Kamis, 06 Agustus 2015

Situs Sejarah dan Mitos Air Penyembuh

Masjid Maulana Malik Ibrahim, Leran, Manyar, Gresik
Menelusuri jejak sejarah selalu menarik. Tak hanya melihat kilas balik peradaban di masa lampau, namun juga berbagai tradisi dan kepercayaan yang berkembang di masyarakat, menarik untuk dikaji. Salah satunya jejak kedatangan Maulana Malik Ibrahim ke Nusantara. Peninggalannya berupa masjid, kolam tempat wudlu, hingga peninggalan purbakala lain menjadi kekayaan Nusantara yang harus dilestarikan.

Berkunjung ke Desa Leran, Kecamatan Manyar, Kabupaten Gresik, orang seolah ‘dipaksa’ mengurutkan kembali fakta sejarah tentang masuknya agama Islam ke Nusantara. Salah satunya adalah kedatangan Maulana Malik Ibrahim pada kisaran tahun 1370-1371 M, yang konon mengendarai kapal dan mendarat di Desa Sembalo yang kini dikenal dengan nama Desa Leran.

Gresik, khususnya Desa Leran, sejak abad ke-11 dikenal sebagai pusat perdagangan internasional, atau dikenal dengan nama Kota Bandar. Sebagai Kota Bandar, Gresik banyak dikunjungi pedagang China, Arab, Gujarat, Kalkuta, Siam, Benggali, Campa dan lain-lain.

Mengacu pada fakta sejarah tersebut, penamaan Leran yang berasal dari kata “Lerenan” berarti tempat peristirahanan atau persinggahan. Tempo dulu, Leran punya peran penting dalam penyebaran Islam. Khususnya di Tanah Jawa. Desa ini juga menjadi tempat pendaratan Maulana Malik Ibrahim. Pria yang kemudian dikenal dengan nama Sunan Gresik ini diyakini menjadi salah satu penyebar Islam pertama di Pulau Jawa.

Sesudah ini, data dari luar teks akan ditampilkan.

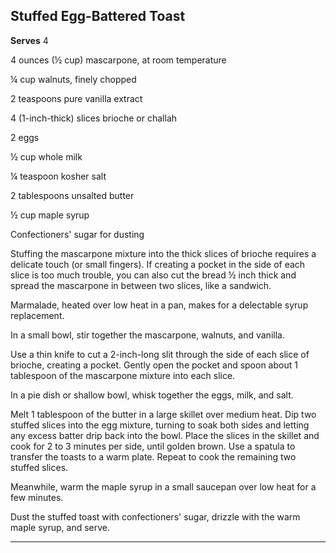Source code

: ﻿## Stuffed Egg-Battered Toast

**Serves** 4

4 ounces (½ cup) mascarpone, at room temperature

¼ cup walnuts, finely chopped

2 teaspoons pure vanilla extract

4 (1-inch-thick) slices brioche or challah

2 eggs

½ cup whole milk

¼ teaspoon kosher salt

2 tablespoons unsalted butter

½ cup maple syrup

Confectioners' sugar for dusting

Stuffing the mascarpone mixture into the thick slices of brioche requires a delicate touch (or small fingers). If creating a pocket in the side of each slice is too much trouble, you can also cut the bread ½ inch thick and spread the mascarpone in between two slices, like a sandwich.

Marmalade, heated over low heat in a pan, makes for a delectable syrup replacement.

In a small bowl, stir together the mascarpone, walnuts, and vanilla.

Use a thin knife to cut a 2-inch-long slit through the side of each slice of brioche, creating a pocket. Gently open the pocket and spoon about 1 tablespoon of the mascarpone mixture into each slice.

In a pie dish or shallow bowl, whisk together the eggs, milk, and salt.

Melt 1 tablespoon of the butter in a large skillet over medium heat. Dip two stuffed slices into the egg mixture, turning to soak both sides and letting any excess batter drip back into the bowl. Place the slices in the skillet and cook for 2 to 3 minutes per side, until golden brown. Use a spatula to transfer the toasts to a warm plate. Repeat to cook the remaining two stuffed slices.

Meanwhile, warm the maple syrup in a small saucepan over low heat for a few minutes.

Dust the stuffed toast with confectioners' sugar, drizzle with the warm maple syrup, and serve.

---

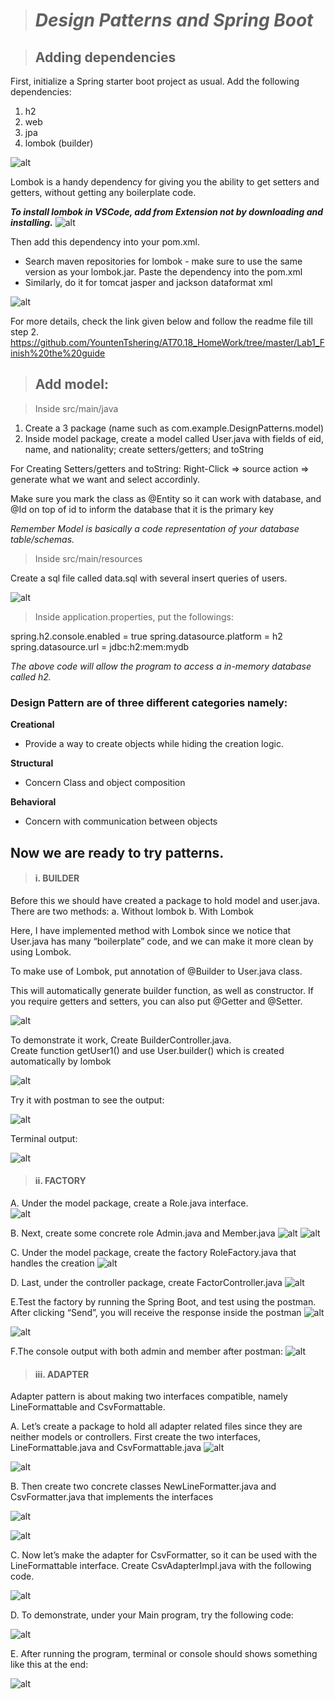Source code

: ># **_Design Patterns and Spring Boot_**

>## Adding dependencies
First, initialize a Spring starter boot project as usual.
Add the following dependencies:
1. h2
2.	web
3.	jpa
4.	lombok (builder)

![alt](./image/5.png)

Lombok is a handy dependency for giving you the ability to get setters and getters, without getting any boilerplate code.

_**To install lombok in VSCode, add from Extension not by downloading and installing.**_
![alt](./image/6.png)

Then add this dependency into your pom.xml.  
* Search maven repositories for lombok - make sure to use the same version as your lombok.jar. Paste the dependency into the pom.xml
* Similarly, do it for tomcat jasper and jackson dataformat xml 

![alt](./image/7.png)

For more details, check the link given below and follow the readme file till step 2.
https://github.com/YountenTshering/AT70.18_HomeWork/tree/master/Lab1_Finish%20the%20guide

>## Add model:

> Inside src/main/java

1.	Create a 3 package (name such as com.example.DesignPatterns.model)
2.	Inside model package, create a model called User.java with fields of eid, name, and nationality; create setters/getters; and toString

For Creating Setters/getters and toString: Right-Click => source action => generate what we want and select accordinly.

Make sure you mark the class as @Entity so it can work with database, and @Id on top of id to inform the database that it is the primary key

_Remember Model is basically a code representation of your database table/schemas._

> Inside src/main/resources

Create a sql file called data.sql with several insert queries of users.

![alt](./image/4.png)

> Inside application.properties, put the followings:

spring.h2.console.enabled = true 
spring.datasource.platform = h2 
spring.datasource.url = jdbc:h2:mem:mydb

_The above code will allow the program to access a in-memory database called h2._

### Design Pattern are of three different categories namely:

**Creational**
- Provide a way to create objects while hiding the creation logic.

**Structural**
- Concern Class and object composition

**Behavioral**
- Concern with communication between objects
## Now we are ready to try patterns.

> #### i. BUILDER

Before this we should have created a package to hold model and user.java.
There are two methods:
a. Without lombok
b. With Lombok

Here, I have implemented method with Lombok since we notice that User.java has many “boilerplate” code, and we can make it more clean by using Lombok.

To make use of Lombok, put annotation of @Builder to User.java class.  

This will automatically generate builder function, as well as constructor.
If you require getters and setters, you can also put @Getter and @Setter.  

![alt](./image/8.png)

To demonstrate it work, Create BuilderController.java.  
Create function getUser1() and use User.builder() which is created automatically by lombok

![alt](./image/9.png)

Try it with postman to see the output:

![alt](./image/10.png)

Terminal output:

![alt](./image/11.png)

>#### ii. FACTORY
A. Under the model package, create a Role.java interface.  
![alt](./image/12.PNG)

B. Next, create some concrete role Admin.java and Member.java
![alt](./image/13.PNG)
![alt](./image/14.PNG)

C. Under the model package, create the factory RoleFactory.java that handles the creation
![alt](./image/15.PNG)

D. Last, under the controller package, create FactorController.java
![alt](./image/16.PNG)

E.Test the factory by running the Spring Boot, and test using the postman.  After clicking “Send”, you will receive the response inside the postman
![alt](./image/17.PNG)

![alt](./image/19.PNG)


F.The console output with both admin and member after postman:
![alt](./image/20.PNG)


>#### iii. ADAPTER
Adapter pattern is about making two interfaces compatible, namely LineFormattable and CsvFormattable.

A. Let’s create a package to hold all adapter related files since they are neither models or controllers.  First create the two interfaces, LineFormattable.java and CsvFormattable.java
![alt](./image/21.PNG)

![alt](./image/22.PNG)

B. Then create two concrete classes NewLineFormatter.java and CsvFormatter.java that implements the interfaces

![alt](./image/23.PNG)

![alt](./image/24.PNG)

C. Now let’s make the adapter for CsvFormatter, so it can be used with the LineFormattable interface.  Create CsvAdapterImpl.java with the following code.

![alt](./image/25.PNG)

D. To demonstrate, under your Main program, try the following code:

![alt](./image/26.PNG)

E. After running the program, terminal or console should shows something like this at the end:

![alt](./image/27.PNG)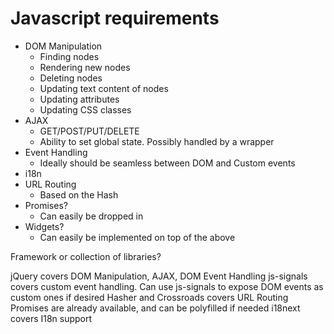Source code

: Javascript requirements
=======================
* DOM Manipulation
    * Finding nodes
    * Rendering new nodes
    * Deleting nodes
    * Updating text content of nodes
    * Updating attributes
    * Updating CSS classes
* AJAX
    * GET/POST/PUT/DELETE
    * Ability to set global state. Possibly handled by a wrapper
* Event Handling
    * Ideally should be seamless between DOM and Custom events
* i18n
* URL Routing
    * Based on the Hash
* Promises?
    * Can easily be dropped in
* Widgets?
    * Can easily be implemented on top of the above

Framework or collection of libraries?

jQuery covers DOM Manipulation, AJAX, DOM Event Handling
js-signals covers custom event handling. Can use js-signals to expose DOM events as custom ones if desired
Hasher and Crossroads covers URL Routing
Promises are already available, and can be polyfilled if needed
i18next covers I18n support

Namun sejarah sebagai pelabuhan internasional kala itu agaknya telah terkikis habis. Desa yang terletak tujuh kilometer di barat laut Kota Gresik itu secara fisik tidak banyak berbeda dengan kota lain pada umumnya. Tanah-tanah gersang di kampung yang luasnya kira-kira 1.300 meter persegi itu sekarang lebih didominasi oleh petak-petak tambak.

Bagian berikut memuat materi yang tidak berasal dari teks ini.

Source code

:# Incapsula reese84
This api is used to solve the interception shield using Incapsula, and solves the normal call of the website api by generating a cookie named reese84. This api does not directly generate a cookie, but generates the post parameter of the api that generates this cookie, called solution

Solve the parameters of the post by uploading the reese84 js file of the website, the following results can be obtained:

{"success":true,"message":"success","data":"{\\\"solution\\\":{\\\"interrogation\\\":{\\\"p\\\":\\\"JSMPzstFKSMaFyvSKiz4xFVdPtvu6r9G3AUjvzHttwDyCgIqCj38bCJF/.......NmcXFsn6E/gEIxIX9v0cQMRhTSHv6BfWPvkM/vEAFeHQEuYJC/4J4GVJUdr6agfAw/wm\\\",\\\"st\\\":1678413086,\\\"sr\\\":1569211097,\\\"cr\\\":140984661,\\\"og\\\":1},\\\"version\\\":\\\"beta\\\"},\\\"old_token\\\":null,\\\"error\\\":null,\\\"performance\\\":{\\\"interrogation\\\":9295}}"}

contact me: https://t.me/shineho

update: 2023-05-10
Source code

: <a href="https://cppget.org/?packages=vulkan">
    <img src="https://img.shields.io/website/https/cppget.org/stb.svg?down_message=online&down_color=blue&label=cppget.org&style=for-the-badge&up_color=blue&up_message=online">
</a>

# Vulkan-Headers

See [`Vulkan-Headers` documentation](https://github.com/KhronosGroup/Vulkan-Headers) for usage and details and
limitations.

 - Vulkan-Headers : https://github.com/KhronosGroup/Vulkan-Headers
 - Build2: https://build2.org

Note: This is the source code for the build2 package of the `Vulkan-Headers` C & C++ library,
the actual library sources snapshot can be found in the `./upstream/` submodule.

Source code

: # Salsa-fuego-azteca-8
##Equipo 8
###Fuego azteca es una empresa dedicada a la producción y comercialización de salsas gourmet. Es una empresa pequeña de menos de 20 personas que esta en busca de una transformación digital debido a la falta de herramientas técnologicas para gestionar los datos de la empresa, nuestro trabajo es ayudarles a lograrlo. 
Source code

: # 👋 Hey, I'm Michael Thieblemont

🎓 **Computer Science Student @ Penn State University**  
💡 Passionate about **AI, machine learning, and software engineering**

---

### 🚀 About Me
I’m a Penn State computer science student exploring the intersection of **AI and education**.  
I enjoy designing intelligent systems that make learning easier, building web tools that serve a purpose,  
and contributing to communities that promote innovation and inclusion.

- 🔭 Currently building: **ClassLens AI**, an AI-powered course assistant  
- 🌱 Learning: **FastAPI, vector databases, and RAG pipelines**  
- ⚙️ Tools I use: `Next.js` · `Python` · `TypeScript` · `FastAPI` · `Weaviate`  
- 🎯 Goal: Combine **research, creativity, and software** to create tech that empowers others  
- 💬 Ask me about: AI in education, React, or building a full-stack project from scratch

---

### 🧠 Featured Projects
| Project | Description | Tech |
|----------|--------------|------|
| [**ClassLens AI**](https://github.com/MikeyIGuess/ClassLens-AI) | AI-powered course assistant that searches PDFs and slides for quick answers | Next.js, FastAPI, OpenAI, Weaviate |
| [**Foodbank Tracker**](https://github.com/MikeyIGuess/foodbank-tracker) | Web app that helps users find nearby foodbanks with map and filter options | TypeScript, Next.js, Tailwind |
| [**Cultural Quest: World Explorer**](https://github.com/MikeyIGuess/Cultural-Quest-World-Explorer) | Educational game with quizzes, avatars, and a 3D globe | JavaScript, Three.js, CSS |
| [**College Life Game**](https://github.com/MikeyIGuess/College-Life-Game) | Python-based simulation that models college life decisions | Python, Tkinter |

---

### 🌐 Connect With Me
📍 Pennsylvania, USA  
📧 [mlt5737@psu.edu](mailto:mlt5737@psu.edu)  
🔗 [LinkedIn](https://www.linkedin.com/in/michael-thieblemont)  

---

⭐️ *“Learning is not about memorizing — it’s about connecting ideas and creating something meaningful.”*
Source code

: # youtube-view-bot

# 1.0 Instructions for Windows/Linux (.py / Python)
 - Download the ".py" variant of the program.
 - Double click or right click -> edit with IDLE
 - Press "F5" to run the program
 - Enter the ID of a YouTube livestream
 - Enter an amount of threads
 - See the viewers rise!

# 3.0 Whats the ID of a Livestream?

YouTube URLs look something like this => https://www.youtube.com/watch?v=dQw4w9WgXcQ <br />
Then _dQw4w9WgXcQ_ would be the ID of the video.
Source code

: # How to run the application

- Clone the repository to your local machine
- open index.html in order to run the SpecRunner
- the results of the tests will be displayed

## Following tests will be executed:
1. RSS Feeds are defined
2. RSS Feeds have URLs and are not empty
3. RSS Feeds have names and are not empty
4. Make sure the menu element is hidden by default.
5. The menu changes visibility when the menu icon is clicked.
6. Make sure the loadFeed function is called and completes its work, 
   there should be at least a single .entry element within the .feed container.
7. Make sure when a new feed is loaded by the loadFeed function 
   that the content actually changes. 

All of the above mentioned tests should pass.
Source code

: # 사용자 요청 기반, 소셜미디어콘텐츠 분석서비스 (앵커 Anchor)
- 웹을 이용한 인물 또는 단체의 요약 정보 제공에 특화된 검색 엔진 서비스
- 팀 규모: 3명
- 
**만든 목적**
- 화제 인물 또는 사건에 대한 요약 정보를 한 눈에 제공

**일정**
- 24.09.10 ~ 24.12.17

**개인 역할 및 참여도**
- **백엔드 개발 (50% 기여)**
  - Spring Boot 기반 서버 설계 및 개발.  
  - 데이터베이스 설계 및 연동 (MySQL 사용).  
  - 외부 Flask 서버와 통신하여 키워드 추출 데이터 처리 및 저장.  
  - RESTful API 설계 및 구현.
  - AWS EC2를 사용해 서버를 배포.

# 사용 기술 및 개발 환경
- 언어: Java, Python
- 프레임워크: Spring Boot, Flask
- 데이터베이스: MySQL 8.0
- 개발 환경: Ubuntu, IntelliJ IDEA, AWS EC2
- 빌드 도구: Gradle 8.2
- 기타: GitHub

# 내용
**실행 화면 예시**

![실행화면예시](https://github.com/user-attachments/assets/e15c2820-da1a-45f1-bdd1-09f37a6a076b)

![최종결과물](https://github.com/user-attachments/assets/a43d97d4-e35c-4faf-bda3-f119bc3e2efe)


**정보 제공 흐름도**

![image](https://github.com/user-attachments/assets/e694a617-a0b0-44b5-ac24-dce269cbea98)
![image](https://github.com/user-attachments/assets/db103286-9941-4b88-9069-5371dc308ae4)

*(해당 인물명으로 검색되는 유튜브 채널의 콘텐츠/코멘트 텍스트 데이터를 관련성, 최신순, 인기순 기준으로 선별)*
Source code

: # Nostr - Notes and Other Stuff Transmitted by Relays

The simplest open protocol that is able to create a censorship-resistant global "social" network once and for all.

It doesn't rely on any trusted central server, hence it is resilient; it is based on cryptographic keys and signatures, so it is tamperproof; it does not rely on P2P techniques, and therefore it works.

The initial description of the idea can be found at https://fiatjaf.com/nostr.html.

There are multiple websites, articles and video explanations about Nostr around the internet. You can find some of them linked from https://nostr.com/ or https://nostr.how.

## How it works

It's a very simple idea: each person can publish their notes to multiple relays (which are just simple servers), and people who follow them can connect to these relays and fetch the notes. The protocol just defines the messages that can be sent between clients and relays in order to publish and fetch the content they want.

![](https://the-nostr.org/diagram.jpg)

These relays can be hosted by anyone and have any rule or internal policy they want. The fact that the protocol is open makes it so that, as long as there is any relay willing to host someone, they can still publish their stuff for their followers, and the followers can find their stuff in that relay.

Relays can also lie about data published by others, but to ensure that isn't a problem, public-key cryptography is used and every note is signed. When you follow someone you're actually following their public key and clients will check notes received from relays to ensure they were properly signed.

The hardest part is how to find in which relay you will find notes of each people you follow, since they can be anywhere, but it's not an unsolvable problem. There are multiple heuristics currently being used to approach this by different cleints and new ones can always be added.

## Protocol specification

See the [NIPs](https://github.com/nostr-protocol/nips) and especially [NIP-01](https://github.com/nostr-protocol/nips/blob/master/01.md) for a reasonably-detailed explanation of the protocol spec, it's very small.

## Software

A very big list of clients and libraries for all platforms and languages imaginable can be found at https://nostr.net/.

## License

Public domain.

Meski demikian, sisa-sisa kejayaan Leran masih bisa ditelusuri dari sejumlah peninggalan. Salah satunya, masjid yang dibangun Maulana Malik Ibrahim. Masjid yang diberi nama Masjid Maulana Malik Ibrahim, atau orang lokal menyebutnya Masjid Pesucinan itu dibangun di tepian kolam besar di sebelah timur Dusun Pesucinan.

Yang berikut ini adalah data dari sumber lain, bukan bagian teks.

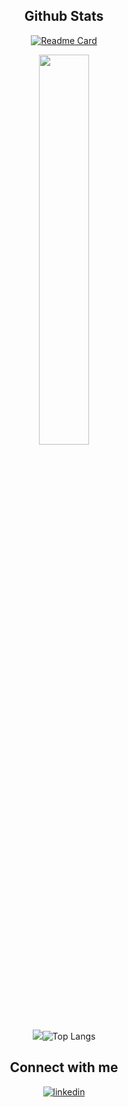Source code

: <div align="center">

## Github Stats  

[![Readme Card](https://github-readme-stats.vercel.app/api/pin/?username=RamonRossaDePaula&theme=chartreuse-dark&show_icons=true)](https://github.com/anuraghazra/github-readme-stats)

<div align="center"><img src="https://github-readme-stats.vercel.app/api?username=RamonRossaDePaula&theme=chartreuse-dark&show_icons=true" align="center" width="40%"/>
  
<div align="center"><img src="https://github-readme-streak-stats.herokuapp.com?user=RamonRossaDePaula&theme=chartreuse-dark&hide_border=true&date_format=j%20M%5B%20Y%5D)](https://git.io/streak-stats)
  
[![Top Langs](https://github-readme-stats.vercel.app/api/top-langs/?username=RamonRossaDePaula&theme=chartreuse-dark&&layout=compact)](https://github.com/anuraghazra/github-readme-stats)

  
  ## Connect with me  

<a href="https://www.linkedin.com/in/ramonrossadepaula" target="_blank">
<img src=https://img.shields.io/badge/linkedin-%231E77B5.svg?&style=for-the-badge&logo=linkedin&logoColor=white alt=linkedin  />
</a>  
</div>  
<br/>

Meski sebagai masjid yang bernilai sejarah, jangan membayangkan kondisi masjid yang penuh dengan unsur klasik. Karena hampir keseluruhan bagian masjid telah mengalami renovasi. Sehingga yang akan ditemui adalah masjid dengan arsitektur yang benar-benar baru dan modern.

Namun sebagai upaya pelestarian, tanah masjid telah disertifikasi Balai Pelestarian Peninggalan Purbakala (BP3) sebagai peninggalan sejarah. Sehingga meski telah dipugar menjadi masjid modern, namun lokasi masjid masih diakui sebagai tempat bersejarah.
Seperti halnya bentuk gapura yang menyambut kedatangan pengunjung ketika hendak memasuki areal masjid. Sebuah gapura persegi dengan lubang masuk berbentuk lengkung, dan sepasang ornamen simetris berhias ukiran kaligrafi Arab.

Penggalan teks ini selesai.